**WORK ORDER**. Rewrite the text lines of the entries below with "merken" replaced by "speichern" and everything else left as it is. Leave the pictures out of your answer.

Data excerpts

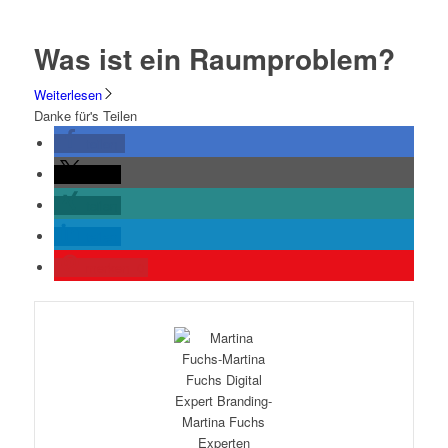
Was ist ein Raumproblem?
Weiterlesen
Danke für's Teilen
teilen
teilen
teilen
teilen
merken
0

**SOLUTION FOR THIS EXERCISE**.
Was ist ein Raumproblem?
Weiterlesen
Danke für's Teilen
teilen
teilen
teilen
teilen
speichern
0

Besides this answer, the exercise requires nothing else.